What I've Learned: Shawn Emerson

What I've Learned: Shawn Emerson

The Desert Mountain director of agronomy opens up on money, failure, personal philosophy and the future.

October 4, 2019

Shawn Emerson opened the gates for us a few weeks back at Desert Mountain Club, where he has worked as director of agronomy for the last quarter of a century or so, for three days of course tours, construction and renovation conversation, and plenty of stories.

Our packed October issue includes a story about how Emerson and his team tackled the simultaneous renovation of the classic Renegade course and construction of the new par-54 Seven, as well a look into burgeoning water crisis in Arizona — and perhaps much of the West — but there were still plenty of great Emerson lines about golf and life in general that we wanted to share. So here. Consider this a preview of sorts for our next issue. (The format, for the record, is inspired by What I’ve Learned, for years the greatest department in Esquire or any other magazine, where the spotlight is on the answers and the interviewer gets the heck out of the way.)


If I was going to make a mistake, I wanted to do it by doing something rather than not doing something. I’m so afraid of failing that I fear not to fail — meaning, I don’t want to fail, but I have to keep taking steps out there to learn. You learn more from failing than from success.

Keep pushing the envelope, but in a manner in which, if you fail, nobody else knows you fail. Try something small first.

The crew starts at 5:30. I’m here about 7:30. They don’t want me here any earlier anymore.
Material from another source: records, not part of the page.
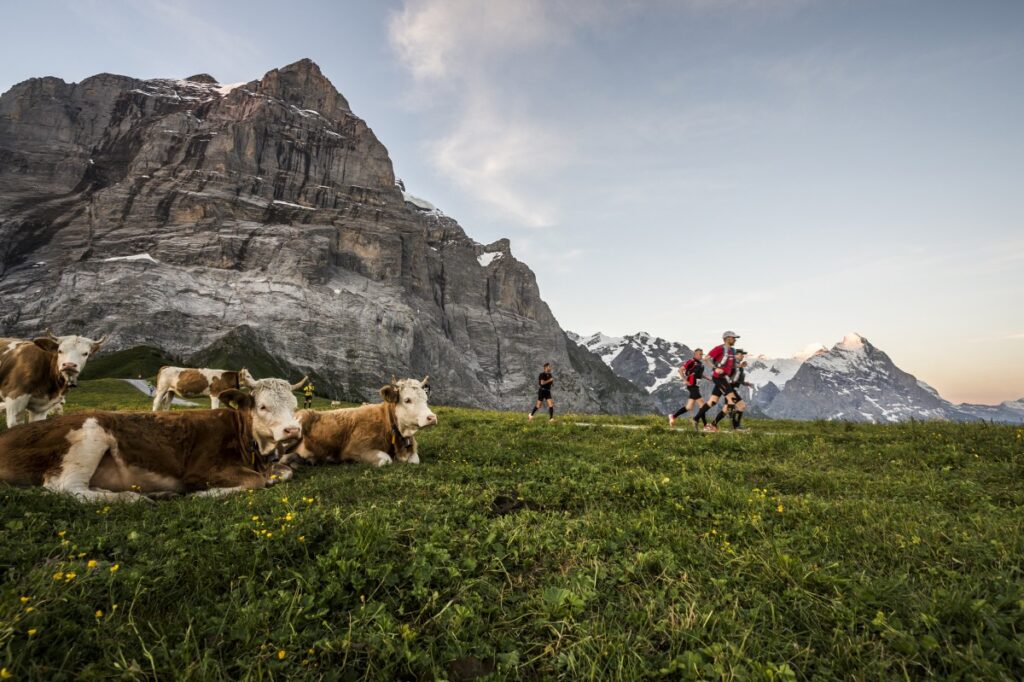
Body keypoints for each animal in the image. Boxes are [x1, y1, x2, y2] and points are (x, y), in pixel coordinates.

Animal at [0, 376, 305, 499]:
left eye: (294, 405)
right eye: (263, 406)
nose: (293, 430)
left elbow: (286, 472)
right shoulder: (200, 469)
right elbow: (255, 482)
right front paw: (203, 494)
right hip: (88, 437)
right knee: (65, 488)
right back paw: (133, 499)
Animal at [284, 376, 436, 466]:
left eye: (426, 399)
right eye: (407, 400)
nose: (432, 417)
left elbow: (415, 460)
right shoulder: (355, 450)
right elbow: (385, 459)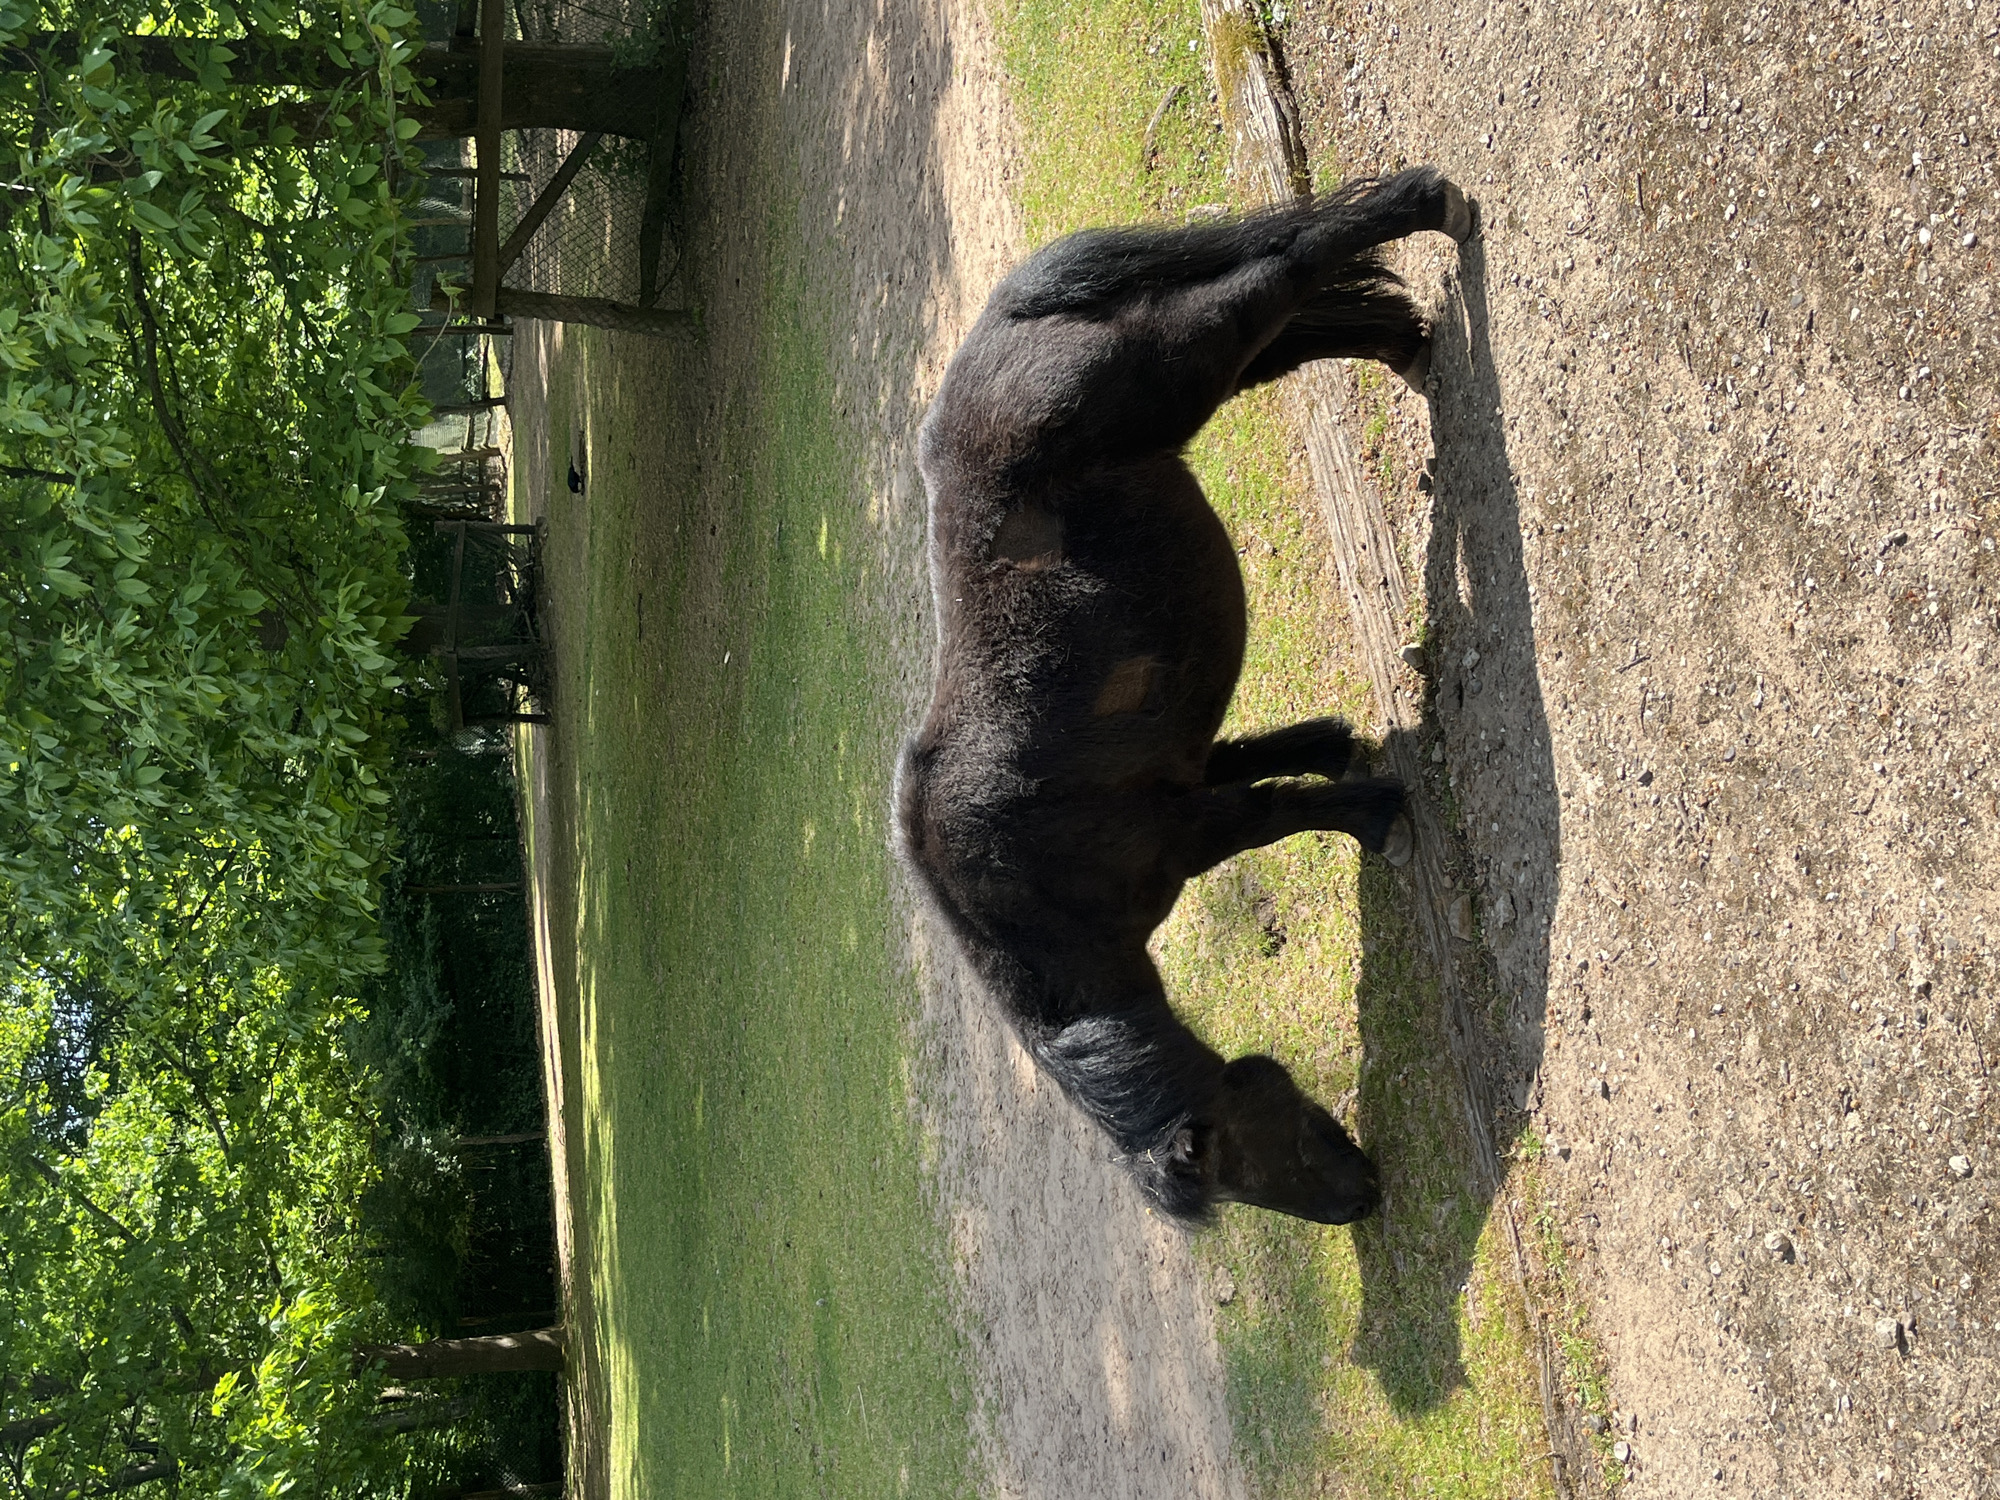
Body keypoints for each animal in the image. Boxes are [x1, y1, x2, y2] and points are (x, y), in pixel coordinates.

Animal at [895, 167, 1478, 1224]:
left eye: (1237, 1155)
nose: (1356, 1202)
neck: (1036, 898)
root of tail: (1003, 322)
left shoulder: (1194, 832)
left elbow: (1276, 812)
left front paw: (1375, 813)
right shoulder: (1183, 778)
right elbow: (1264, 765)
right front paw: (1345, 753)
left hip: (1181, 364)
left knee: (1285, 272)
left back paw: (1427, 207)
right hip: (1196, 383)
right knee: (1295, 321)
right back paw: (1405, 343)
Everything we do at Desert Mountain is tracked. Everything. And then we come up with a plan to execute it.

I’m a baseball guy. The philosophy is how to get more with as few resources as possible. Most of my superintendents came from the sports world. We feel like we are a team. We put players out there and you have to figure out statistically who is your best player.

The great superintendents of our time, they were so great on feel and touch. That’s just not our mentality today. You can’t make an arbitrary decision. Everything we have now is verified, and we base our decisions on that information. That’s how I feel the industry is going.

How often do we really need to mow fairways? When I started in this business, we used to mow fairways five days a week. I reduced it a few years ago, using the tracking system, down to three. How many complaints do you think I got from the membership? They didn’t know.

Why work eight-hour workdays? Because at 12:30, the whole course is covered with golfers. Where can you go? By tracking it, we could see people and mowers were just standing. So we work six and a half hours, and then one day a week, we work a longer day. Our guys never stop. They’re in and out.

The bigger something gets, the more you have to break it into smaller elements.

People think efficiency means saving dollars. That could not be further from the truth. You spend money to make money.

In my whole career, the more I was over budget, the more satisfied the membership was. Every time I was under budget, my members didn’t like me but my bosses loved me. So I’m stuck in the middle all the time.

You should always be $1 under budget. That was always my goal. Not $10, not $100, not $1,000. One dollar under budget.

I don’t think 80 percent of the golf courses in this country have enough money.

Don’t stay still. Keep evaluating yourself and making sure you’re current to what’s going on. Just because we did it that way doesn’t mean you have to continue. It may have been more efficient five years ago, but today it may not be.

My Dad’s line was, If you’re 30, know someone who’s 40. If you’re 40, know someone who’s 50. If you’re 50, know someone who’s 60. They’ll tell you what we’ve done. They’ll tell you your failures.

A mistake does not become an error until you refuse to correct it.

Two things bad for your heart: Running uphill and running down people.

Don’t let convenience interrupt how you operate.

Persistence to purpose leads to success.

This is a people job first and a turf job second, and if you ever get it mixed up, you probably will not be successful.

I would rather hire you six months late for a position than one day early. I’m going to put you somewhere when you’re ready. I don’t want you to take a step backwards. I want you to be successful.

I can’t believe I’ve made it this long. The secret, I think, has been evolving. I’ve had a hard time turning over more of the reins. I think once I get through converting the golf courses to the warm- and the cool-season turf, then I’ll have to make a decision whether it’s time for me to lead us through or have somebody else do it. But that doesn’t bother me. I’m not worried about that. I have to decide how I want to spend those 10 years, right? I think I’ve had an impact on the industry by being at Desert Mountain, so I guess I have to make a decision. Do I want to stay at Desert Mountain? Or do I want to work in other areas? And it might not be my decision.

The everyday grind is tough.

You have to end the day right and prepare last night for today. You shouldn’t be disorganized in the morning.

If you told me I could do anything besides golf, I would probably be a minor league baseball facility manager. I think I’d like that.

I have to do something, or you’d think I do nothing.